One of my colleagues at the University of Victoria once divided literary scholars into those who “do theory” and “archive rats.” I am (proudly) the latter. I found the rare illustrations that went into my book in research libraries on three different continents. Working in research libraries is like doing detective work while the clock ticks down on the number of hours you have left in St. Petersburg or London or Illinois. Illinois? Yes, one of the largest Slavic libraries in America is in Urbana-Champaign, a college town outside of Chicago. Its multi-million-dollar collection sits in the middle of corn fields. The library is divided into an east wing and a west wing. The west is air conditioned but the east is not – a not inconsiderable fact when you step through a door from west to east and are hit by sweltering mid-western summer. The floors of the library go up but also deep underground. To save money, the lighting only comes on by motion sensor. Very few things have been as eerie as looking for a book down long, dark, echoing rows deep underground. “East” also has half floors. Going up in the elevator you can choose floor 3 or 3.5, 4, 4.5, 5, or 5.5 (apparently, it’s not just in Being John Malkovich). Luckily, having trained at research libraries and archives in Russia, I am no stranger to strange things. In fact, I thrive on them. Here are some of the discoveries I made in my adventures in research:

Some of the best research discoveries are a matter of serendipity. I had read about the prescriptive “What I Should Read” lists released to help Soviet parents select appropriate titles for their children, but finally saw one for myself when my colleague happened to show the one above, which resided in a small donated collection at his college, at a conference. This delightful poster, put out by the State Publishing House in 1928 (pictured right), became the design for the cover of my book.
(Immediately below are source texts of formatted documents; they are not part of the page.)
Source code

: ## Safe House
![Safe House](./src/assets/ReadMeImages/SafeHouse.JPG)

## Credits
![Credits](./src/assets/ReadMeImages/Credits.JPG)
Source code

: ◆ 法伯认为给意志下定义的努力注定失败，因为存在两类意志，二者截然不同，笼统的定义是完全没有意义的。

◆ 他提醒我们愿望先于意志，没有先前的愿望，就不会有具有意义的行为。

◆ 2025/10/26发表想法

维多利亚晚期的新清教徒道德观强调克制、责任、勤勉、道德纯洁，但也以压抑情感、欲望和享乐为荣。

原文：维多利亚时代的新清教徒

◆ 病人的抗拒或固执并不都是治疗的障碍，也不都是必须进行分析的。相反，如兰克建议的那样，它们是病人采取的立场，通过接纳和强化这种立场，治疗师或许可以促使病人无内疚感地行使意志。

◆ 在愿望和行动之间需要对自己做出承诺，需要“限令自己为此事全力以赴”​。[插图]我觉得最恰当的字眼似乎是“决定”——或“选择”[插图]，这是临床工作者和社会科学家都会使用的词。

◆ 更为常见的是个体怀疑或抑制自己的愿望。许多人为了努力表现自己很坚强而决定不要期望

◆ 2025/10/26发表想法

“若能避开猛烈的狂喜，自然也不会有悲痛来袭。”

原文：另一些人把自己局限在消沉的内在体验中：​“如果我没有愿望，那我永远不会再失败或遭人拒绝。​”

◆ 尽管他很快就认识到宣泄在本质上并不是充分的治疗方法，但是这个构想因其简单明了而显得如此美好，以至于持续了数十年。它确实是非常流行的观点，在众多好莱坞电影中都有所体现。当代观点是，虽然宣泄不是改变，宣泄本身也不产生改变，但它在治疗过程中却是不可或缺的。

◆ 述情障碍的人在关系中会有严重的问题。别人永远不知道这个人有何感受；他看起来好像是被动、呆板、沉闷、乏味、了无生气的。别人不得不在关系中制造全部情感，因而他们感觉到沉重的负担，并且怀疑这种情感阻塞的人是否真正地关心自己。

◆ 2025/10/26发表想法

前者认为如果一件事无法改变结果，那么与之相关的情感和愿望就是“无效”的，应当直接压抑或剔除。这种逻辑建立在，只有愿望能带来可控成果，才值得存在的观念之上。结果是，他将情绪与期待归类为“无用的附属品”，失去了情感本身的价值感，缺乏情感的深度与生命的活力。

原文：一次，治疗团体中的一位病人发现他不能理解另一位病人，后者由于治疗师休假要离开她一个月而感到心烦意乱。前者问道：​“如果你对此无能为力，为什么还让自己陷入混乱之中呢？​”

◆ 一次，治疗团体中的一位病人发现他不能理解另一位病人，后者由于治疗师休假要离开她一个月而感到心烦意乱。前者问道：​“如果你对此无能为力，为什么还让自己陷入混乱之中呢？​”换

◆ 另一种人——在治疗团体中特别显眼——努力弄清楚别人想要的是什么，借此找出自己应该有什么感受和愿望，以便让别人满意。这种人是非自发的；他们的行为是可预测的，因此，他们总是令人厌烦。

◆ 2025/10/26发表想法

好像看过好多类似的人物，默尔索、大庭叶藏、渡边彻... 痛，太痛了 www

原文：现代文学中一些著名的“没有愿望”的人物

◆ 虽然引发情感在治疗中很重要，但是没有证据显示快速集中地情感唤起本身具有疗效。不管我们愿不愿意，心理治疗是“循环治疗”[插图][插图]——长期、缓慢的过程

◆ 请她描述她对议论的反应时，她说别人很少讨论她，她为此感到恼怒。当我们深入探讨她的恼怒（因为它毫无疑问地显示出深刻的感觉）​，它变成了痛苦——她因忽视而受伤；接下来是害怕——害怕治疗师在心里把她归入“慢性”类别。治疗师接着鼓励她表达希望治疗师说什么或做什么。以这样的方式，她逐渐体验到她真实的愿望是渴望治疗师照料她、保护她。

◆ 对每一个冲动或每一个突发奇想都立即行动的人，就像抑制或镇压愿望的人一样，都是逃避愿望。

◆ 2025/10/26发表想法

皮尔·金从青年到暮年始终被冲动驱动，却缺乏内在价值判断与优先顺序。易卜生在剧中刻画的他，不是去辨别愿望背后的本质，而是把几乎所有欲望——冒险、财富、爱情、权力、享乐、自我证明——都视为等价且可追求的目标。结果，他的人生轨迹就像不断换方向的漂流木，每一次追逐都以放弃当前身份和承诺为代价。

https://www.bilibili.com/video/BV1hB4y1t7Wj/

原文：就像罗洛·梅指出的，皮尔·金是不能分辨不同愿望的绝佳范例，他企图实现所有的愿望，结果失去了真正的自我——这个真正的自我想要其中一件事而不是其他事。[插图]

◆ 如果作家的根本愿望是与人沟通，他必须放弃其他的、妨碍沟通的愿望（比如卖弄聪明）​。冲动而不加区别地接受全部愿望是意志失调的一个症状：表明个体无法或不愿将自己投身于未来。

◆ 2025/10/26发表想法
I found this illustrated version of Anna Karenina (pictured below left), by far the most sexualized I had ever seen, in the British Library. The illustrations were done by Nikolai Piskarev in 1933, during the Stalin era, but you’ll notice that it’s in English. This was a luxury edition done for the Foreign Languages Publishing House.

Isn’t it Terribly Ideological?

This is the title page of a poem (pictured below right) by Vladimir Mayakovsky called “Let Us Take the New Rifles.”  The poem was written in 1927 but was revived in illustrated versions for children during World War II and after. This one was created by a foremost wartime children’s illustrator, Alexei Pakhomov, in 1959. Studying illustrations like these helped me to conceptualize my argument that the childhood reading of the generation that went to the front was revived for their children in the 1940s and 50s in an express attempt to tie the sacrifices of the revolution to the victory in war. This kind of inter-generational reading is something that I explore in Part Three of my book.

The most common question I get asked about children’s literature under Lenin and Stalin is: wasn’t it just propaganda? Well, yes and no. Yes, because for most of the period from 1917–1953 (that is, from the October Revolution to the death of Stalin), the state controlled all publishing and the state had a special interest in educating children with socialist values. But no, because calling something propaganda sometimes assumes that it is flat, uni-dimensional, straight-faced, and tedious – and this children’s literature is colourful, funny, inventive, touching, and witty. And the illustrations are beautiful. Russia’s top artists worked in children’s book art, creating things that had never been seen before, or re-doing the illustrations to classics and fairy tales from the past but making them speak to the cultural ideals of the day. This is where illustrations did the fascinating work of creating new associations and meanings while the words themselves remained fixed. That story of the pictures on the page is the story I tell in my book.